SWR2 Wort zum Tag

SWR2 Wort zum Tag

Zu meinen Kindheitserinnerungen gehört die Sonne. Sie wurde mir vom Arzt verschrieben. Als Kind des Ruhrgebiets, des staubigen und rußigen Kohlenpotts, blass und mager, immer hustend und schnupfend, wurde ich einmal in der Woche für eine viertel Stunde mit dunkler Sonnenbrille vor die Höhensonne gesetzt. „Warum?" „Damit du gesund bleibst", sagte meine Mutter. Und ich saß im Hemdchen frierend auf der Kunstledercouch in der Arztpraxis. An der Wand der Werbeslogan für die Höhensonne : „Wenn du dein Kind von Herzen liebst, so lass zur Pflicht dir werden, dass du ihm die Gesundheit gibst, als größten Schatz auf Erden. Lass durch der Höhensonne Strahl vor Krankheit es bewahren, der Dienst verzinst sich tausendmal in spätern Lebensjahren."
Ob das wirklich so gesund war - wer weiß? Sicher aber sorgte die frühe Höhensonnen-Erfahrung dafür, dass mir von allen Kirchenliedern eines das liebste wurde: „Die güldne Sonne voll Freud und Wonne bringt unsern Grenzen mit ihrem Glänzen ein herzerquickendes liebliches Licht." Zehn Minuten in Ruhe draußen in der Sonne sitzen, verschafft schon einen Hauch von Urlaub, von Muße und Glück. „Mein Haupt und Glieder, die lagen darnieder.
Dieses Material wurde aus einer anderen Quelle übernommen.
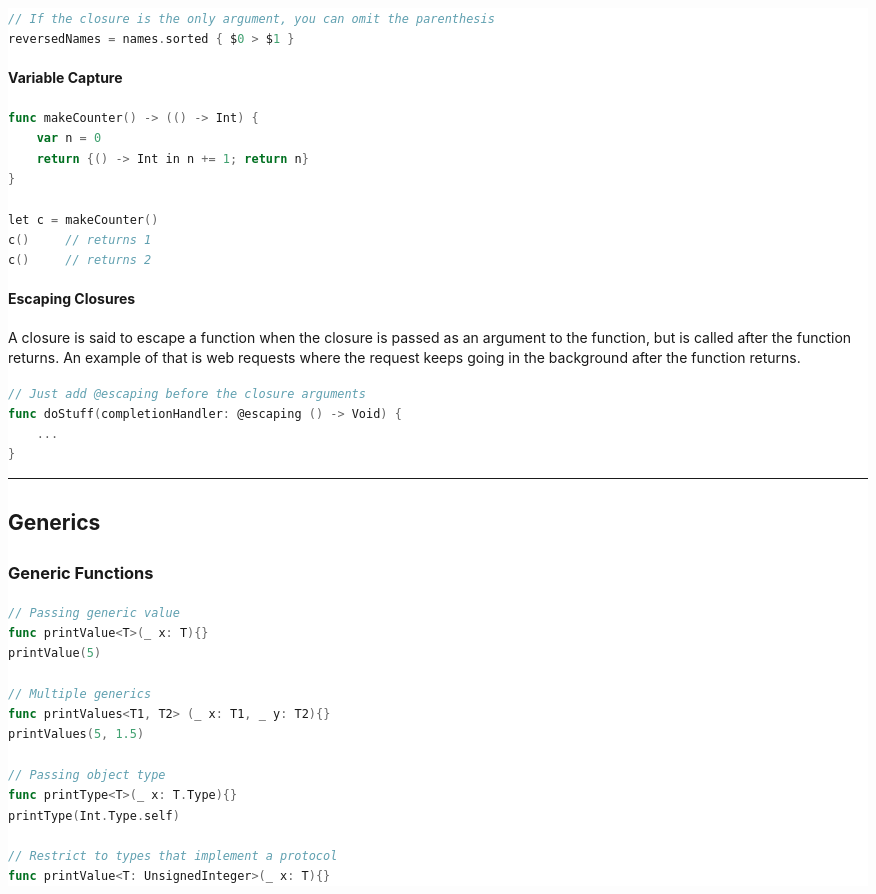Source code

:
 ```go
// If the closure is the only argument, you can omit the parenthesis
reversedNames = names.sorted { $0 > $1 }
```

#### Variable Capture

```go
func makeCounter() -> (() -> Int) {
    var n = 0
    return {() -> Int in n += 1; return n}
}

let c = makeCounter()
c()     // returns 1
c()     // returns 2
```

#### Escaping Closures

A closure is said to escape a function when the closure is passed as an argument to the function, but is called after the function returns. An example of that is web requests where the request keeps going in the background after the function returns.

```go
// Just add @escaping before the closure arguments
func doStuff(completionHandler: @escaping () -> Void) {
    ...
}
```

_______________________________________________________________________________

## Generics

### Generic Functions
```go
// Passing generic value
func printValue<T>(_ x: T){}
printValue(5)

// Multiple generics
func printValues<T1, T2> (_ x: T1, _ y: T2){}
printValues(5, 1.5)

// Passing object type
func printType<T>(_ x: T.Type){}
printType(Int.Type.self)

// Restrict to types that implement a protocol
func printValue<T: UnsignedInteger>(_ x: T){}

```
Aber nun steh ich, bin munter und fröhlich, schaue den Himmel mit meinem Gesicht." Erst im Bett, vielleicht sogar krank im Bett, müde und matt - dann aber wieder auf den Beinen: munter und fröhlich in der Sonne. Helligkeit ohne Wärme, das kann unbarmherzig sein.  Wärme im Dunkeln - das wäre ein finsteres Treibhaus. Hell und warm - das ist für uns die Sonne.
Was Paul Gerhardts Lied so deutlich von der Werbung für Höhensonne unterscheidet: Mitten im herzerquickenden Sonnenschein wagt Paul Gerhardt, an die Grenze unseres Leben zu erinnern. „Menschliches Wesen, was ist´s gewesen, in einer Stunde, geht es zugrunde, sobald das Lüftlein des Todes drein bläst." heißt es in dem Lied. Selbst der gesündeste Mensch ist nicht unsterblich. In diesem Leben ist Gesundheit ein Schatz, den wir hüten sollen. Zur Not vielleicht auch mit Höhensonne. Aber dieses Leben ist nicht alles. Erst die Sonnenstrahlen von Gottes Barmherzigkeit „heilen im Herzen die tödlichen Schmerzen, halten uns zeitlich und ewig gesund." In diesem heilsamen Licht die Grenze zwischen diesem Leben und einem anderen Leben sehen lernen - „das verzinst sich tausend mal in späteren Lebensjahren."